━━━━━ PASSAGE PROVIDED ━━━━━

# Food mice DONT like....



## DeepBlueC

I know theres a thread for what mice like to eat, but what happens when you give your mice something they DONT like? I tried some porridge on my mice and they just buried it under a pile of sawdust and sat back in the corner of their cage as if it was going to explode !!! Very funny to see. I also tried them with a couple of pieces of breakfast cereal and they just picked it up and dumped it elsewhere in the cage! What do your mice do ? :lol:


----------



## Autumn2005

By porridge, you mean oatmeal right? Mine love that stuff, especially when I mix it with peanut butter, sugar or honey, and powdered lab blocks. Mine will eat almost anything. ALMOST anything...

I used to have a very large tub that I kept a lot of extra does in. Someone recommended I try feeding crickets as a fun treat. So I did. The mice were cautious at first, and then the slaughter began. Body parts (crickets') were flying as the girls chased and ate and jumped around. Fast forward a couple months, I try it again with a different group of does. The reaction couldn't be more different! The second group of does were like OMG OMG IT JUMPED ON ME!!!!!!!!! Next thing I know, all dozen does are trying to squeeze themselves on top of the two little round water bottles on the cage to get away from the crickets! I laughed so hard watching them! The bottles are only about 1.5 inches across, and only a couple inches between the top of the bottle and the cage lid, but they kept jumping up there to hide from the crickets.

One doe finally caught on that the crickets could be eaten, but until they were all gone, the rest stayed on top of the water bottles. It's still one of my fondest mouse memories.


----------



## DeepBlueC

....Haha, must have been funny to see. The closest live thing I've tried my mice on was a spider. It was near their cage and I dropped it in to see what would happen. Much the same as your mice, they saw the spider and you could just see their little eyes just about pop out their heads with fright and they ran away to their house to hide! Dont think they would last very long in the wild ! :lol:


----------



## ThatCertainGlow

Very funny! Oh, mice are always different. For instance, that bury it in the toilet corner, was the trick mine pulled concerning Harlan lab blocks.  One doe even went so far as to PEE on it, and then glare at me! Have a couple bucks who have finally decided to eat the blocks happily and a few others who will eat it under duress, but mostly I'm stuck with a bag of food that no one wants. :roll: Not going to force them, as so far I'm not happy with how their condition is when eating more of it.

━━━━━ DATA BLOCK ━━━━━

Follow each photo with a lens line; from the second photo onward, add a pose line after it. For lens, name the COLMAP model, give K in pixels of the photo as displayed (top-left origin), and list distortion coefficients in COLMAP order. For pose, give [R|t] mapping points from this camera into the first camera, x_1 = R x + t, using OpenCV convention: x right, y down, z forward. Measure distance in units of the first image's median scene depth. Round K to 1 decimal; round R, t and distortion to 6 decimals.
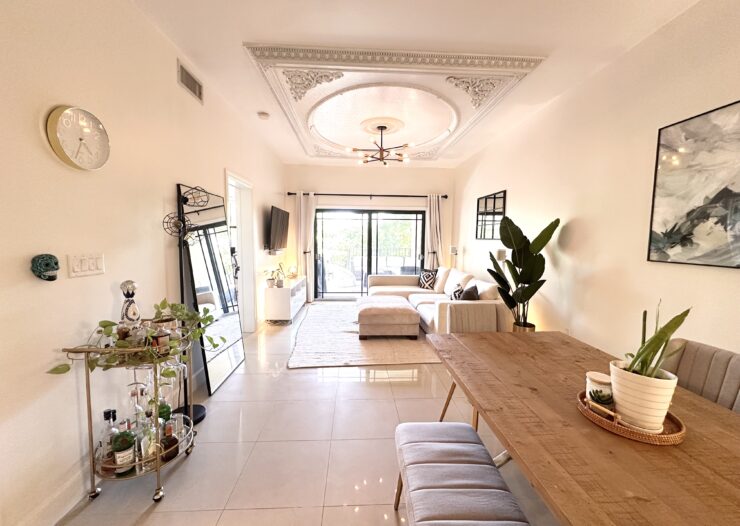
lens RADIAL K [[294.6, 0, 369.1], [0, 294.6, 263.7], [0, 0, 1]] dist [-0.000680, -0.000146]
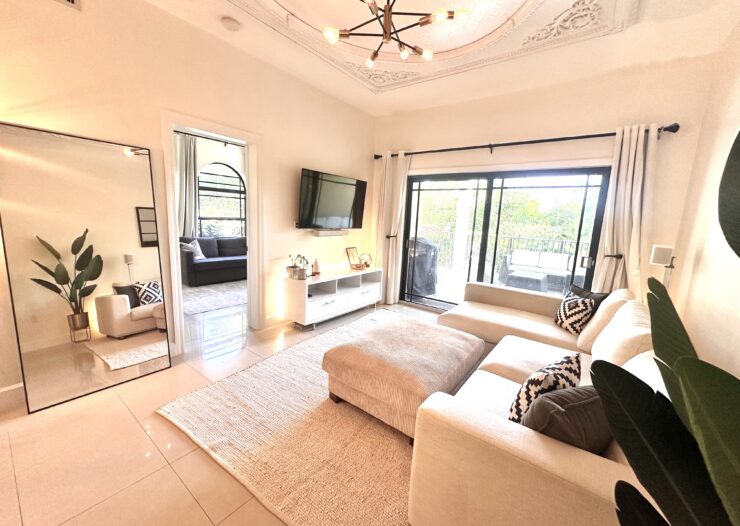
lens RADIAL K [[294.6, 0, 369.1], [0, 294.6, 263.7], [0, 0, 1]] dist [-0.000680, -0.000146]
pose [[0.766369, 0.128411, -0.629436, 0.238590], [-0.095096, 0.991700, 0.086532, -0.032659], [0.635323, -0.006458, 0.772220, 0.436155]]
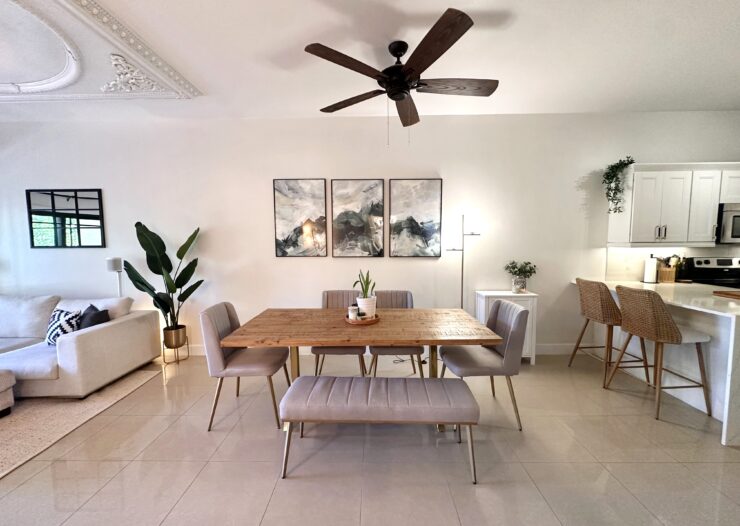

━━━━━

TASKS
a: In the thread about foods mice dislike, put "It's still one of my fondest mouse memories." into Spanish.
b: Pick up the thread about foods mice dislike after its final sentence and keep writing it.
The listing plays no role here.

ANSWERS TO THIS EXERCISE
a: Sigue siendo uno de mis recuerdos más entrañables con ratones.

b:
Have given them those big beige moths that fly in at night. They pounce on them like maniacs. 

None of the current mice will eat fruit, AT ALL. My previous mice ate lab blocks fine, and loved fruit, no problem, so it's all up in the air.


----------



## Marlimoo55

I once had a mouse that refused to eat anything sweet. Esp Honey! She hated the stuff. I tried sweet fruit, honey nut cheerios, and other edible sweet things as treats and all she did was sniff it and hide! haha
She would always taste something once, but if she didn't like it, she'd let me know by frantically trying to wash the taste out with water and run around hiding! She was such a weirdo! :lol:


----------



## GibblyGiblets

(Yes, I know it's late, I wanna reply anyway D=)

My mice, all of em, hate veggies lol, I've tried greanbeans, peas, lettuce and even a couple pieces of carrot on occasion, nope. spoiled little kids lol.

Mine devour crickets and mealworms whenever I get them for them, I put a dying praying mantis in their bin once, it was a big one that had been whacked by a car as it was flying across the road, they destroyed it :shock:

I have one mouse who won't touch any kind of meat or eggs, he looks at me like I'm crazy, all my others like fried eggs, or boiled chicken or turkey, but this one buck is just like "nope"

Some of the girls in my main group love oatmeal, others, not so much lol.

Oh, and millet sprays, can't go wrong with the millet, everybody loves the millet.


----------



## Miceandmore64

Porridge?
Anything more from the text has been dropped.